A los chinos de los supermercados, que eran en definitiva quienes los ponían en circulación, era inútil preguntarles. No se les entendía nada. Aun cuando el que los interrogara tuviera mejor oído que yo para descifrar el mensaje a través de sus gruesas deformaciones idiomáticas, creo que no habría sacado nada en limpio. Pues no solo eran lenguas distintas, sino que esas lenguas eran expresión de diagramas distintos del mundo.

Y eso todavía no habría sido lo más grave. Los mismos chinos no debían de saberlo. ¿Cómo lo iban a saber? ¿Quién se lo podría haber explicado? Ellos eran lo menos eficiente del mundo en entender nuestra lengua, y aunque así no hubiera sido lo único que tenía para decirles era alguna de las ridículas teorías que corrían por ahí. Se había establecido un perfecto círculo de lo inexplicable. Porque nosotros los argentinos creíamos que eran ellos los que sabían, y no era así.
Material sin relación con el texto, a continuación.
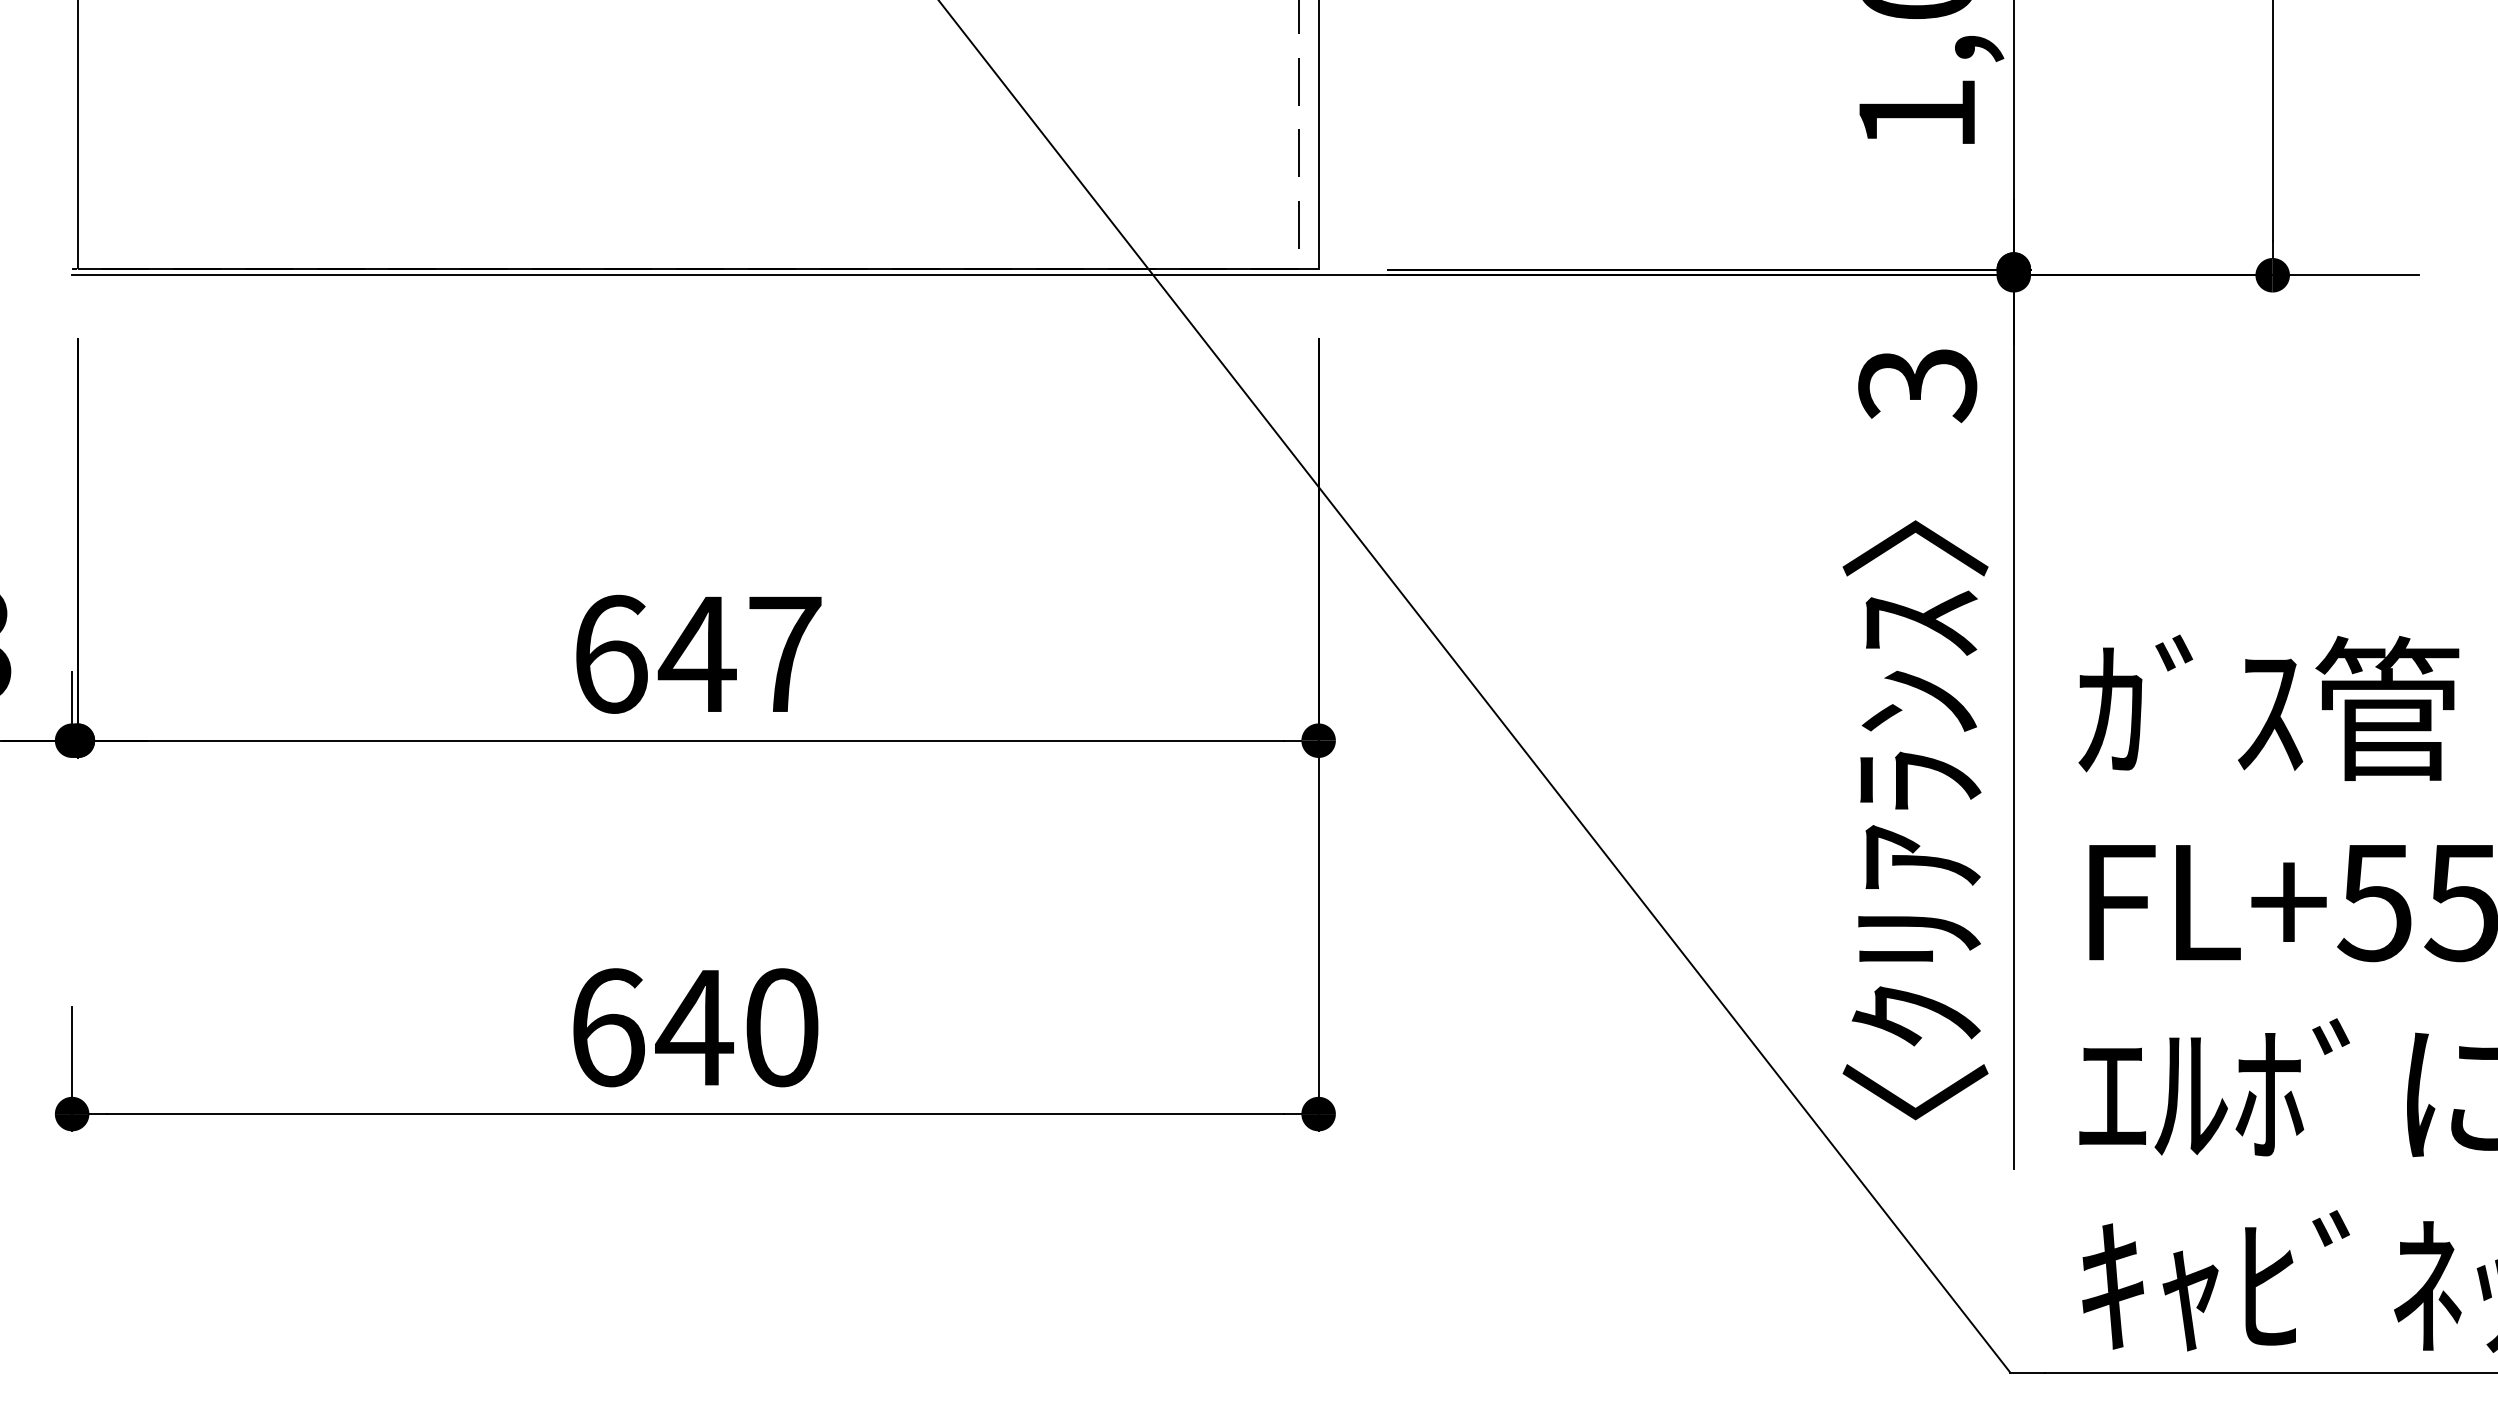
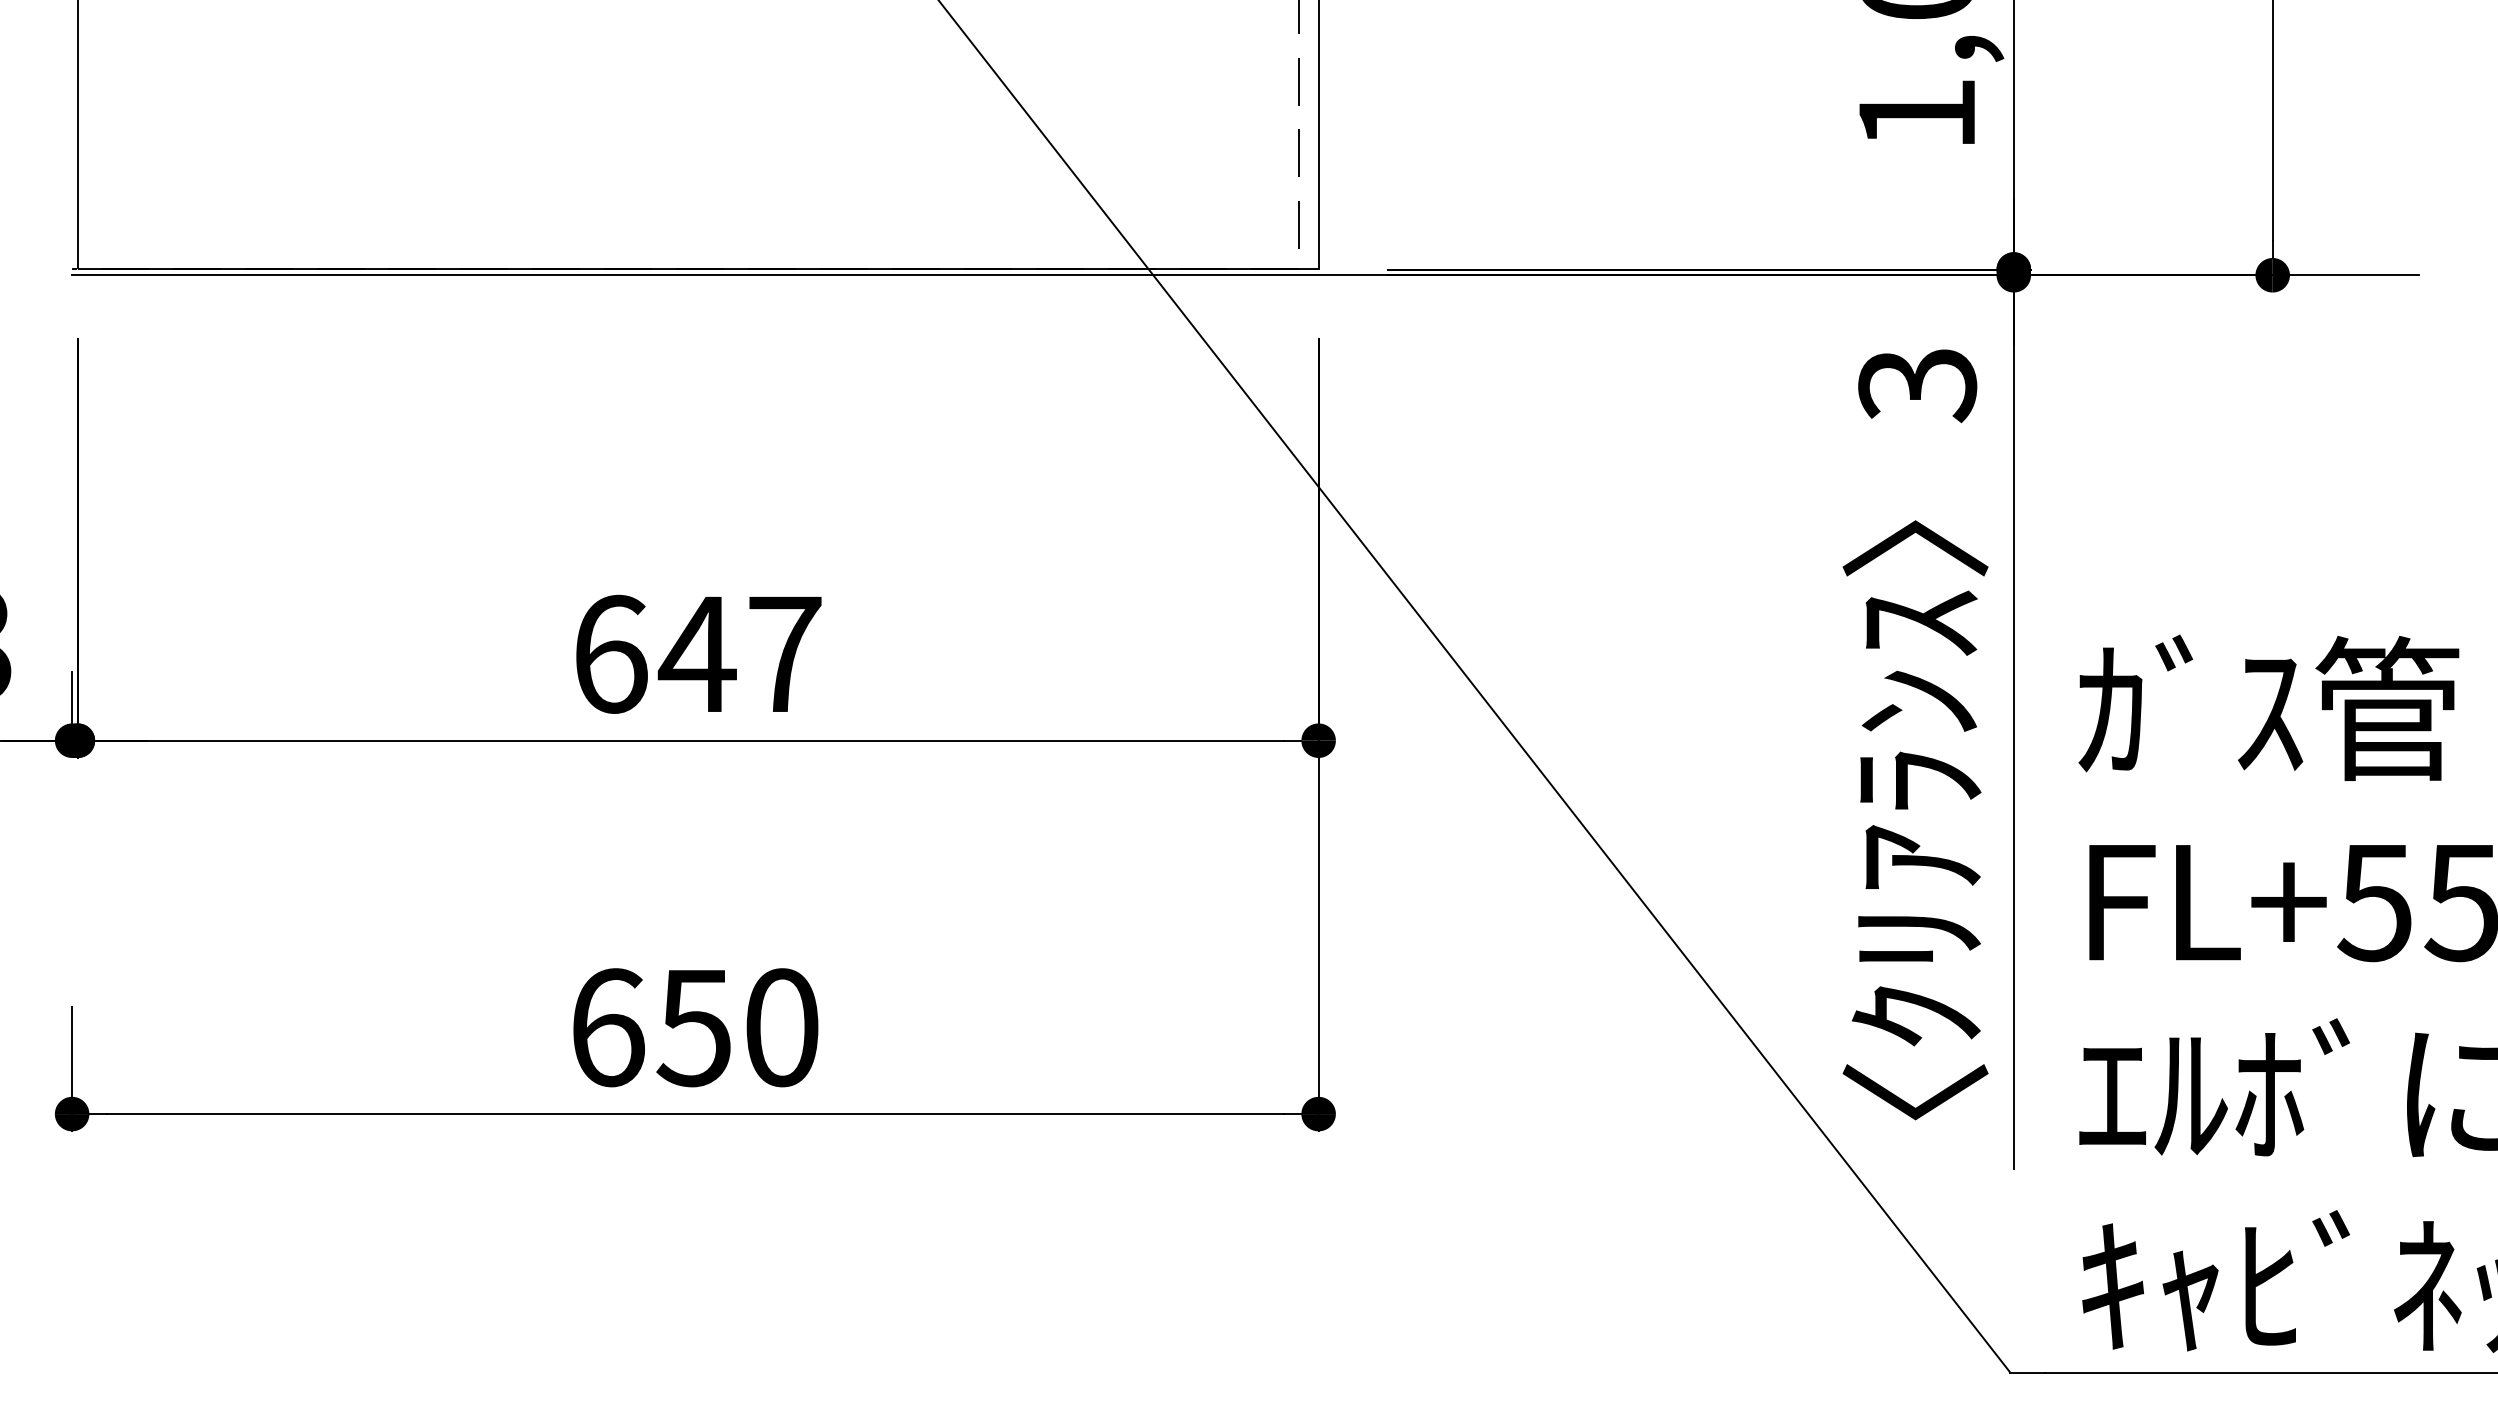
text at (694, 1028): 640 -> 650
El malentendido venía de creer que los glóbulos de mármol eran una importación china, lo mismo que todas las otras pequeñas mercaderías inútiles que llenaban sus tiendas. Y en realidad, como vine a saber por la más curiosa de las circunstancias, los glóbulos eran una producción nacional.

Aquí se me antoja hacer una breve descripción de estos objetos, aun cuando soy consciente de que sigo alejándome de mi propósito inicial, que era… En fin, no sé exactamente cuál era. Recordar la circunstancia en que me sacaba los pantalones y veía mis piernas y mi sexo… Eso no es un propósito, porque se hace solo, cuando la memoria así lo quiere. Más cercano a la verdad sería decir que quise dejar por escrito el registro de un instante de felicidad y de satisfacción conmigo mismo, sentimientos ambos tan raros en mi vida.

Los glóbulos no eran de mármol en realidad, sino de algo que había sido llamado “pre-mármol”. Es decir, su estructura atómica era exactamente la del mármol, pero un instante antes de que esta se configurara en su forma definitiva. Su descubrimiento causó sensación en ciertos círculos científicos —círculos restringidos, es cierto, y no muy bien vistos por la comunidad científica en general, ya que confinaban con el fantaseo y la charlatanería. Se creyó que su estudio podía dar la clave del tiempo, o al menos de la preexistencia del tiempo. Pero por lo visto no hubo una mente lo bastante sagaz como para sacar las conclusiones pertinentes, y ahí quedó todo, en una promesa incumplida.

Esta decepción era la segunda que producía el tema. La primera había tenido lugar cuando al descubrimiento de la cantera, en algún lugar de la Argentina, le siguió el descubrimiento de que no sería mármol lo que iba a extraerse de allí, sino esas miserables bolitas.

La ilusión que se había creado era la del desarrollo sustentable en áreas de pobreza extrema. Era justamente en una de estas áreas donde se había descubierto la supuesta cantera. Con esa proyección imaginativa tan característica de mis connacionales, que nos ha costado tantos sinsabores y nos ha puesto a tanta distancia de la realidad, se pronosticó que tendríamos una Carrara propia, fuente de riqueza y bienestar. Y no se trataba, en este fantaseo prospectivo, solo de riqueza material: la “nueva Carrara” se contaminaba con las obras maestras del arte que se habían hecho con el mármol de la famosa cantera italiana, y entonces se volvía un sueño de refinamiento y cultura, de belleza, de juventud eterna. Es comprensible que cuando el globo se pinchó, y de él brotaron, como de una piñata en contra, los inútiles glóbulos solo aptos para supermercados chinos, que eran lo opuesto del refinamiento y la belleza, el público en general haya preferido olvidarlos, y fue por eso, supongo, que quedaron velados por el misterio.

Un misterio, es innecesario decirlo, trivial, casi risible. Uno de esos misterios que nadie se pone en serio a examinar, porque no vale la pena. Lo máximo que se podía lograr con una investigación en regla era una tercera decepción.